A rising generation of Republican stars offered an optimistic view of President Donald Trump’s leadership along with speakers issuing dark warnings about the country’s future.
Sen. Tim Scott of South Carolina, the Senate’s sole Black Republican, and former U.N. Ambassador Nikki Haley, the daughter of Indian immigrants, sought to cast the GOP as welcoming to Americans of color.
“I was a brown girl in a black and white world,” Haley said Monday night, noting that she faced discrimination but rejecting the idea that “America is a racist country.” She also gave a nod to the Black Lives Matter movement, saying “of course we know that every single Black life is valuable.”
The prime-time convention proceedings, which featured a blend of taped and live speeches, focused largely on dire talk about Joe Biden, Trump’s Democratic challenger in the November election. Speakers ominously warned that electing Biden would lead to violence in American cities spilling into the suburbs, a frequent Trump campaign message with racist undertones. One speaker called Trump the “bodyguard of Western civilization.”
The Republican message featured optimism from those who could represent the GOP’s future, attempts to characterize Biden as a vessel for socialists and far-left Democrats and humanizing stories about the President.
Trump and a parade of fellow Republicans suggested the Democrat party agenda includes proposing to defund police, ban oil fracking, take over health care, open borders and raise taxes on most Americans.
The emphasis on diversity at Trump’s convention was an acknowledgement he must expand his coalition beyond his largely white base.
One of several African Americans on Monday night’s schedule, former football star Herschel Walker, defended the president against those who call him a racist.
“It hurts my soul to hear the terrible names that people call Donald,” Walker said. “The worst one is ‘racist.’ I take it as a personal insult that people would think I would have a 37-year friendship with a racist.”
Rep. Matt Gaetz of Florida said Democrats will “disarm you, empty the prisons, lock you in your home and invite MS-13 to live next door.”
Trump and his supporters touted his response to the pandemic while standing alongside front-line workers in the White House.
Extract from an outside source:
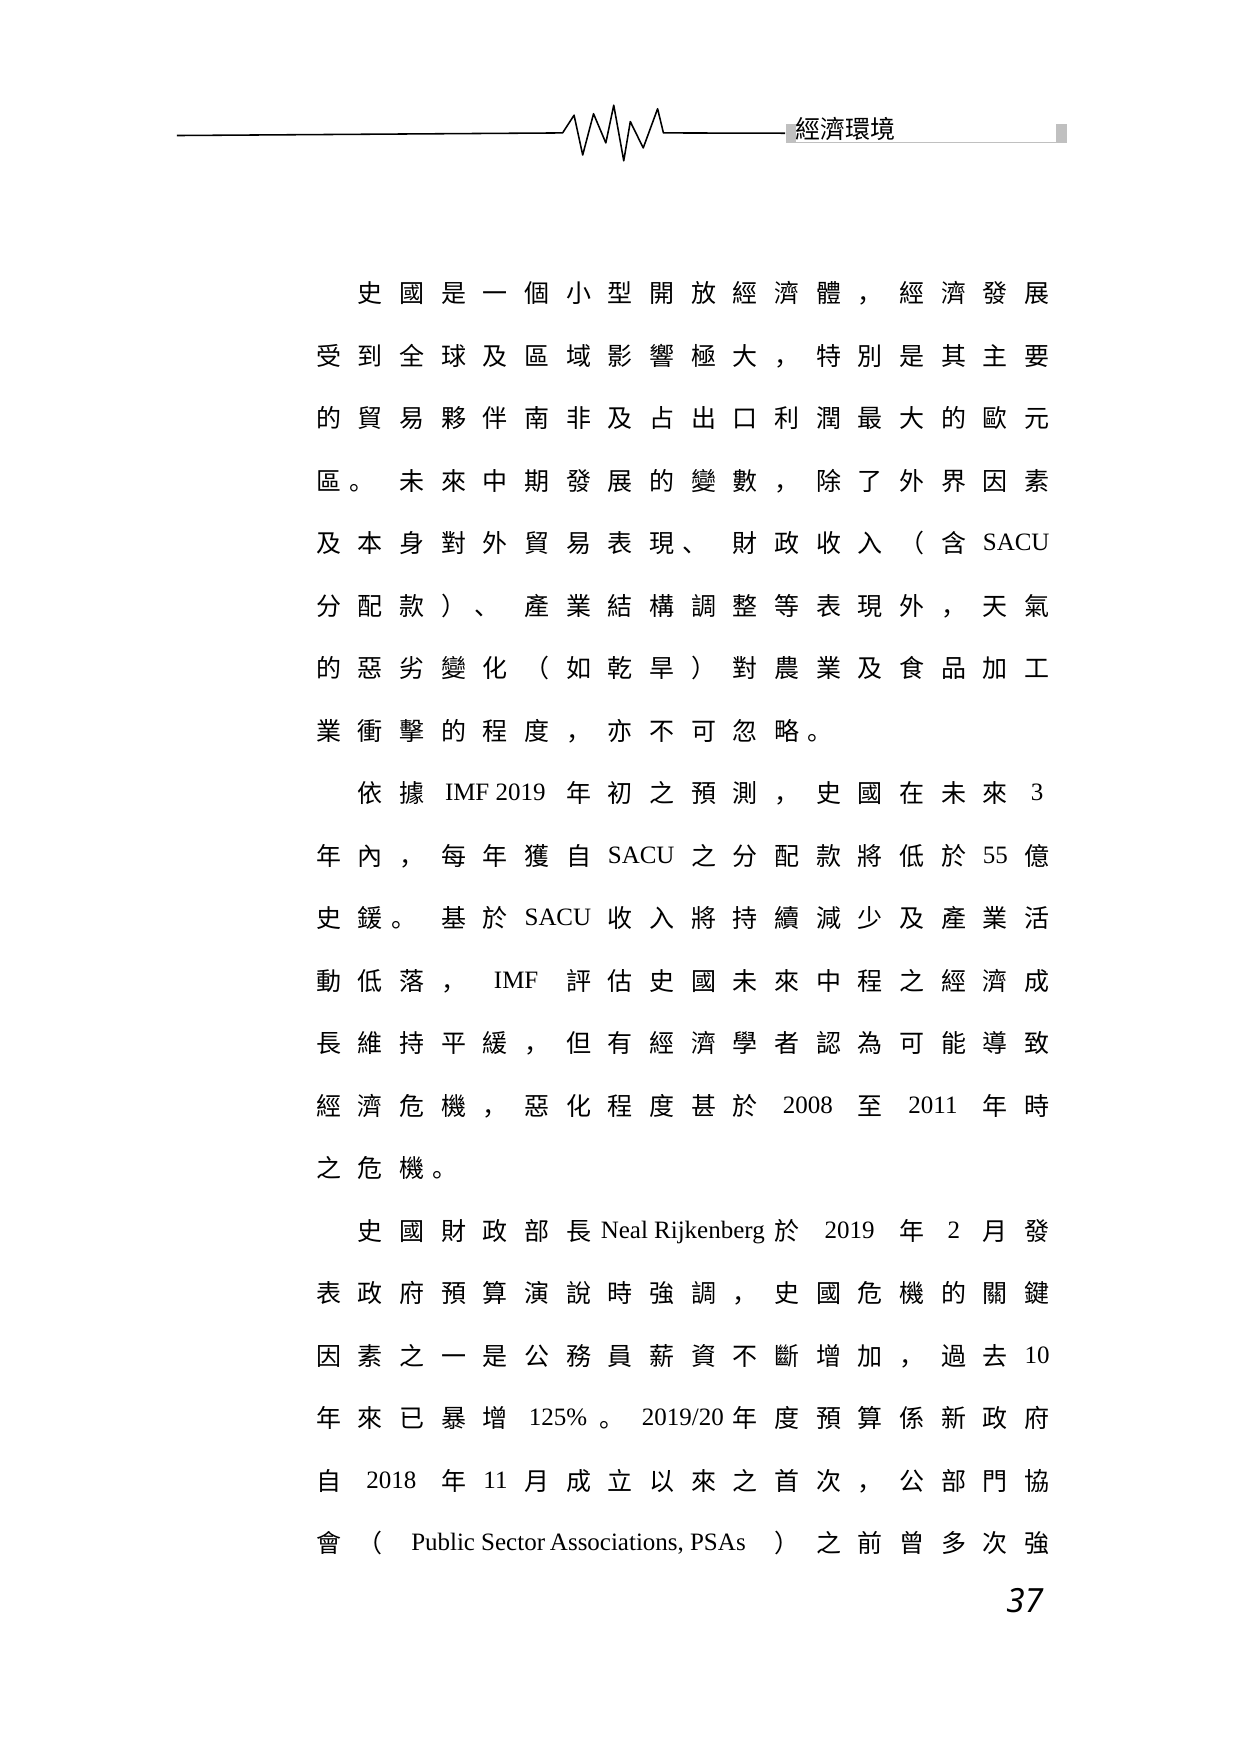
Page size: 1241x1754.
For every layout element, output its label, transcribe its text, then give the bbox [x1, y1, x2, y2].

text 史國財政部長Neal Rijkenberg於2019年2月發表政府預算演說時強調，史國危機的關鍵因素之一是公務員薪資不斷增加，過去10年來已暴增125%。2019/20年度預算係新政府自2018年11月成立以來之首次，公部門協會（Public Sector Associations, PSAs）之前曾多次強 [281, 1188, 1058, 1563]
text 依據IMF 2019年初之預測，史國在未來3年內，每年獲自SACU之分配款將低於55億史鍰。基於SACU收入將持續減少及產業活動低落，IMF評估史國未來中程之經濟成長維持平緩，但有經濟學者認為可能導致經濟危機，惡化程度甚於2008至2011年時之危機。 [281, 750, 1058, 1188]
text 史國是一個小型開放經濟體，經濟發展受到全球及區域影響極大，特別是其主要的貿易夥伴南非及占出口利潤最大的歐元區。未來中期發展的變數，除了外界因素及本身對外貿易表現、財政收入（含SACU分配款）、產業結構調整等表現外，天氣的惡劣變化（如乾旱）對農業及食品加工業衝擊的程度，亦不可忽略。 [281, 250, 1058, 750]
Organizers also repeatedly sought to cast Trump as an empathetic figure, borrowing a page from the Democrats’ convention playbook a week ago that effectively highlighted Biden’s personal connection to voters.
Those cheering Trump’s leadership on the pandemic included a coronavirus patient, a small business owner from Montana and a nurse practitioner from Virginia.
“As a healthcare professional, I can tell you without hesitation, Donald Trump’s quick action and leadership saved thousands of lives during COVID-19,” said Amy Ford, a registered nurse who was deployed to New York and Texas to fight the coronavirus.
The first day of the 2020 Republican convention began early in the day as Trump and Vice President Mike Pence were renominated by delegates who gathered in Charlotte, the city originally selected to host the convention before the pandemic struck.
Trump paid a surprise visit to the city, where he warned delegates that “the only way they can take this election away from us is if this is a rigged election,” raising anew his unsupported concerns about Americans’ expected reliance on mail voting during the pandemic.
The fact the Republicans gathered at all stood in contrast to the Democrats, who held an all-virtual convention last week.
The Republicans spoke from the ballroom in Charlotte before the proceedings moved to Washington for prime-time.